-------- Reading passage --------

You are in the market for a new car. You (can) have access to off-peak level 2 charging (or you can charge for little or free somewhere (at work, perhaps)). You will not use your new car to commute hundreds of kilometers each day. You will only occasionally take long road trips. You will not use your new car to tow thousands of pounds over long distances on a regular basis.

The average round trip Canadian commute is less than 60 km.

Take an EV with a (smallish) useable battery capacity of 60 kWh. Assume it's the dead of winter and you're relying on only 60% of that capacity (36 kWh). Assume, too, that your EV has a horrible efficiency of 30 kWh/100km. Your EV can travel 120 km without a recharge.

-------- Dataset --------

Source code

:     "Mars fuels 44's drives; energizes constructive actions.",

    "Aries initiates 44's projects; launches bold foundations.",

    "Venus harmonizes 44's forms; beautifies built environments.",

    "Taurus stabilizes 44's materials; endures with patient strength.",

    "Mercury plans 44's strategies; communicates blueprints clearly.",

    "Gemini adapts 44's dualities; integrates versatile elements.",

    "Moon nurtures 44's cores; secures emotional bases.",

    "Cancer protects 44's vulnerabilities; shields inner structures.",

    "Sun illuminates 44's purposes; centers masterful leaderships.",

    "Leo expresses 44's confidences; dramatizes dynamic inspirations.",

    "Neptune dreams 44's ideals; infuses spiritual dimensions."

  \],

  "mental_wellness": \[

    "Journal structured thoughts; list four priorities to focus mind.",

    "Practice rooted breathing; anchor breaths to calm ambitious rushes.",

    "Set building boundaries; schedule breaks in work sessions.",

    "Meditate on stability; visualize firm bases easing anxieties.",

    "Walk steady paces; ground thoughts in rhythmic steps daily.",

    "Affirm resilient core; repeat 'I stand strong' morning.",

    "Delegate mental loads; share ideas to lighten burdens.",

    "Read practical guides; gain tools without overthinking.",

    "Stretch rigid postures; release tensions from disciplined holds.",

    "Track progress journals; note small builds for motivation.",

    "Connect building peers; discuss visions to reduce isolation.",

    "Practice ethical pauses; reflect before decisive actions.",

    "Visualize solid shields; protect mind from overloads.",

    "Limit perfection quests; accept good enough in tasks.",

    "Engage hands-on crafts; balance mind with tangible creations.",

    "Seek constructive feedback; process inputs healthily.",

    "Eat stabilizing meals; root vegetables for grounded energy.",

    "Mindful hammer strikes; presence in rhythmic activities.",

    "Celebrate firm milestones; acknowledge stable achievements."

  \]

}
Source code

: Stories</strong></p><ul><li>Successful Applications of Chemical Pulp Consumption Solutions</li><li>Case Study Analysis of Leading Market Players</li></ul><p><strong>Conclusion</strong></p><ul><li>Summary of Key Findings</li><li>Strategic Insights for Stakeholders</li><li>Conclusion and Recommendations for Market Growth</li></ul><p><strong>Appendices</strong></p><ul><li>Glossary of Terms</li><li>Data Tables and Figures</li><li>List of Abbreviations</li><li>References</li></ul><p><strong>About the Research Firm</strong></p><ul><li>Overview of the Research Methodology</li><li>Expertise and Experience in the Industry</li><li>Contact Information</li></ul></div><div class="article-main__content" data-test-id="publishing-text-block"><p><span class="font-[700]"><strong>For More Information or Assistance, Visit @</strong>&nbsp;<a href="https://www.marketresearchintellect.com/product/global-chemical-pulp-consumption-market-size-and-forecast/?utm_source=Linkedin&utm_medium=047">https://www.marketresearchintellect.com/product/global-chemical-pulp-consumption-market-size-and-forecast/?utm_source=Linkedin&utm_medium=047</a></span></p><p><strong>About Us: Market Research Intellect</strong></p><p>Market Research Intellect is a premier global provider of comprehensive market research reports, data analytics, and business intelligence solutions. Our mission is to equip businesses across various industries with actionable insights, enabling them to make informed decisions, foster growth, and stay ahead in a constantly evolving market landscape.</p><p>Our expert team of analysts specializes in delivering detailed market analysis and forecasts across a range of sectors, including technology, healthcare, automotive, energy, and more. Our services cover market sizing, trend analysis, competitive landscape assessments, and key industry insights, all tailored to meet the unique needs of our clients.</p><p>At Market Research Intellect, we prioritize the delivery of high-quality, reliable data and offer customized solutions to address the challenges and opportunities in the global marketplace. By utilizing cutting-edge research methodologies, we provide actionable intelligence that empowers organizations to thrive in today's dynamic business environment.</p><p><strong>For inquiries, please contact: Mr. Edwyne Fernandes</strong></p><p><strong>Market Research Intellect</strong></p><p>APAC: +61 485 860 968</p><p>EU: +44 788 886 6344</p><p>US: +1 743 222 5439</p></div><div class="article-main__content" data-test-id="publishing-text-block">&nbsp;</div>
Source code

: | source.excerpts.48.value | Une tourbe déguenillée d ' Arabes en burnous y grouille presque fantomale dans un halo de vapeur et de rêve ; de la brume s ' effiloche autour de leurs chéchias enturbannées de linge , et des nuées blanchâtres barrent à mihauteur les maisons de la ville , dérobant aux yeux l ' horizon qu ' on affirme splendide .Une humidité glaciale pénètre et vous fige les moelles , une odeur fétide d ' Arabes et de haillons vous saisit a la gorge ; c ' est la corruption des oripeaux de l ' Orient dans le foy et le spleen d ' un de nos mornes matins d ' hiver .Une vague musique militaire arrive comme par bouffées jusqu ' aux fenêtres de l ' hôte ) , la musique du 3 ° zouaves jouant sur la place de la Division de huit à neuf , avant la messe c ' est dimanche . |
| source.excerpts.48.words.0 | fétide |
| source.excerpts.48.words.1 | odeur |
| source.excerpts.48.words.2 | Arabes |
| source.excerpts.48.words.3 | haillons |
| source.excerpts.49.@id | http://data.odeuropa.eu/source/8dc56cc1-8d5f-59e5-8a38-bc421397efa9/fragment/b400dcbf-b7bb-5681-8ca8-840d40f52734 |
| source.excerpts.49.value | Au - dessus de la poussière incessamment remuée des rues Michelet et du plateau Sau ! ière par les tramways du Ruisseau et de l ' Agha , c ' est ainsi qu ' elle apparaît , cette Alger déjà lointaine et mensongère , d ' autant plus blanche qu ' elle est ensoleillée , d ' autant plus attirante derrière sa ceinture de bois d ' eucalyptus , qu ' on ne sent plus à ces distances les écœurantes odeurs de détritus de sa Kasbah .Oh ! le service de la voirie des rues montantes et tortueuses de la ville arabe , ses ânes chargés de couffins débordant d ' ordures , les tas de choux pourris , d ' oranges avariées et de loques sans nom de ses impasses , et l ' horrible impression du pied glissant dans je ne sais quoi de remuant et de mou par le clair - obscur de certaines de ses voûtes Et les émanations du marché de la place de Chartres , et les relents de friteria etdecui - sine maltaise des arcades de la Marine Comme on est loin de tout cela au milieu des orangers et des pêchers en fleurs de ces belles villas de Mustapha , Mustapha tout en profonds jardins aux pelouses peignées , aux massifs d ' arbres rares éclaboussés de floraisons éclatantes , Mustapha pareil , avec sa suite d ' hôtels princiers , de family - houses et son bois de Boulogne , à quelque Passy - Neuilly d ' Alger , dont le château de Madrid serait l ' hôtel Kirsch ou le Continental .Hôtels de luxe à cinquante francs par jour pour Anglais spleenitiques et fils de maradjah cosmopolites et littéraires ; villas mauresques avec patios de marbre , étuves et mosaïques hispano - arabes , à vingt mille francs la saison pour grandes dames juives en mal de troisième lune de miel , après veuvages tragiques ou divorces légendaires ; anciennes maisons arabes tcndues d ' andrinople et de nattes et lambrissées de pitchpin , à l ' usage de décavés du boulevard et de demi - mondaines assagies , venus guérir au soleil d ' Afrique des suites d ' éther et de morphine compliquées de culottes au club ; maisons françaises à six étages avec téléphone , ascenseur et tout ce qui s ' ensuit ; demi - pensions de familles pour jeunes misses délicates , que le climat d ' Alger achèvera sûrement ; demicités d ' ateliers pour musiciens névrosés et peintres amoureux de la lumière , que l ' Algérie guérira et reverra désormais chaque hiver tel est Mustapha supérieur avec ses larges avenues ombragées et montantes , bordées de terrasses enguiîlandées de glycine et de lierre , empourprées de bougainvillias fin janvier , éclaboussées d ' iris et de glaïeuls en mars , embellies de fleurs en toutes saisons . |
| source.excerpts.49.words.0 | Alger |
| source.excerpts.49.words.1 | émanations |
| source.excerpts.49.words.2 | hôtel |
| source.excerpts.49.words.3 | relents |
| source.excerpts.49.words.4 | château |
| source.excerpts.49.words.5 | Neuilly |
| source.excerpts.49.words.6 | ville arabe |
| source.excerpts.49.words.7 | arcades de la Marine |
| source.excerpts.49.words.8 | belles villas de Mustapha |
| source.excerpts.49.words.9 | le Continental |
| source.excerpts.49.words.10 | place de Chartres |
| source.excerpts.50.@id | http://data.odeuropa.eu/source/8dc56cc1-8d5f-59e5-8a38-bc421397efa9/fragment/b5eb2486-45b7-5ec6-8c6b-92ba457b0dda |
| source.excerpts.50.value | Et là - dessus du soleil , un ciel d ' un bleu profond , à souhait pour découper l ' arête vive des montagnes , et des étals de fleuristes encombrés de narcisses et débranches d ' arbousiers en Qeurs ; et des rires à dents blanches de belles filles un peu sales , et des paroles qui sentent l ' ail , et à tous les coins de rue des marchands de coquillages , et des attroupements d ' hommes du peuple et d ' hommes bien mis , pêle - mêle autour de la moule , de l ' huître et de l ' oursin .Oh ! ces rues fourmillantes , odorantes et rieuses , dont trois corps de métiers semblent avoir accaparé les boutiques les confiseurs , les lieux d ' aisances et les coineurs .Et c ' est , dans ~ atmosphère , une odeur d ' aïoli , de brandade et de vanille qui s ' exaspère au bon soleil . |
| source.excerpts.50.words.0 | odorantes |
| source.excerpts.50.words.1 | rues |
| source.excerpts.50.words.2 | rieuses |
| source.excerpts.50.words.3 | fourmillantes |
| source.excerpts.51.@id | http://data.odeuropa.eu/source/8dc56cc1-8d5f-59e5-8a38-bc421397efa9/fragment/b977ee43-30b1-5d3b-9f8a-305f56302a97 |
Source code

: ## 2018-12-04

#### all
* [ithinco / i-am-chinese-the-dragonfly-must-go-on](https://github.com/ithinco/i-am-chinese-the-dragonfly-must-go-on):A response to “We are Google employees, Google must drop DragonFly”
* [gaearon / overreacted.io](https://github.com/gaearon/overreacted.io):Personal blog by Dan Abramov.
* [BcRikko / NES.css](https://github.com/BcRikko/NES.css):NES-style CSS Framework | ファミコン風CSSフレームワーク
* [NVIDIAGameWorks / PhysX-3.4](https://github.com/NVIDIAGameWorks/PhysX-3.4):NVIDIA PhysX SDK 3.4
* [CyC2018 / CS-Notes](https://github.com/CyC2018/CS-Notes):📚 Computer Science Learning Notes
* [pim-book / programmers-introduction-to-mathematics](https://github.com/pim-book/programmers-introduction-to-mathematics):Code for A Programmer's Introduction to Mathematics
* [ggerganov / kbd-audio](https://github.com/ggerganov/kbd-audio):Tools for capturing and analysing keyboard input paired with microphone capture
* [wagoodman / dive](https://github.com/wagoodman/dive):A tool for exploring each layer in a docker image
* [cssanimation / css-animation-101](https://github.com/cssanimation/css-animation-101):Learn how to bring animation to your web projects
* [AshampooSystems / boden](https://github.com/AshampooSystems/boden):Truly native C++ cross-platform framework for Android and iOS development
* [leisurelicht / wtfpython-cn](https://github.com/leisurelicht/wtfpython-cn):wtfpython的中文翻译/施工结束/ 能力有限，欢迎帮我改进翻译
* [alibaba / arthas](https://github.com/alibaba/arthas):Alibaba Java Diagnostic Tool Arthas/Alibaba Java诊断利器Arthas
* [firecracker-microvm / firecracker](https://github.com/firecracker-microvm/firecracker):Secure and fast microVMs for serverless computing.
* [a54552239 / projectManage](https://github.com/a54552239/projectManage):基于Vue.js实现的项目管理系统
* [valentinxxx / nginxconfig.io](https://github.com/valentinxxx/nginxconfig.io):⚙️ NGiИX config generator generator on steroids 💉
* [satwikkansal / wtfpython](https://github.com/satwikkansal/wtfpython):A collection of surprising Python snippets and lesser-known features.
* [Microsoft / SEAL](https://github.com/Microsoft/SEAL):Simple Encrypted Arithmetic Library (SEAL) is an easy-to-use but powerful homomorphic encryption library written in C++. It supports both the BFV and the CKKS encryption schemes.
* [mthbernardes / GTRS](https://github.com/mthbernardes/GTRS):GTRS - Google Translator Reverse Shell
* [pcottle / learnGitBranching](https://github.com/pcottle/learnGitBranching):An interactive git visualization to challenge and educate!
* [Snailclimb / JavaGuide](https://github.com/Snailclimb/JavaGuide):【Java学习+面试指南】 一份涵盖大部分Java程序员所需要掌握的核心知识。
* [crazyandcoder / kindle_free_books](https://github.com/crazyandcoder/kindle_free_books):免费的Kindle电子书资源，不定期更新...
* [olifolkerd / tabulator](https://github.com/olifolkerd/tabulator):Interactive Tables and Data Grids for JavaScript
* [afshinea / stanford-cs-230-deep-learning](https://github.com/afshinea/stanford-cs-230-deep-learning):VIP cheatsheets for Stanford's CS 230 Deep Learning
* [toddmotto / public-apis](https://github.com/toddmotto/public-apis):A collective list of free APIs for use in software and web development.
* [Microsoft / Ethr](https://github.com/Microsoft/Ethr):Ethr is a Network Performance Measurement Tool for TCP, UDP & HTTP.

--------

:: Actions to take ::
1. According to the passage on electric cars, how long is the average round trip Canadian commute?
2. Continue the passage on electric cars from its last sentence.
The rows are separate material and have nothing to do with the passage on electric cars.

:: Per-task answers ::
1. Less than 60 km.

2.
Also, many EVs have bigger than 60 kWh batteries and better efficiency than 30 kWh/100 km.

So, should you really be anxious?

In Canada, a Toyota Prius with fuel efficiency of 4.5l/100 km would cost $5.63 to travel 100 km at $1.25 a litre.

A highly inefficient Chevy Silverado EV with an efficiency of 33 kWh/100 km would cost $3.23 to travel the same distance when charged overnight at an Ontario, Canada home.

An average efficiency EV (21 kWh/100 km) would cost $2.06 in Ontario and $2.75 in expensive Alberta.

Just saying...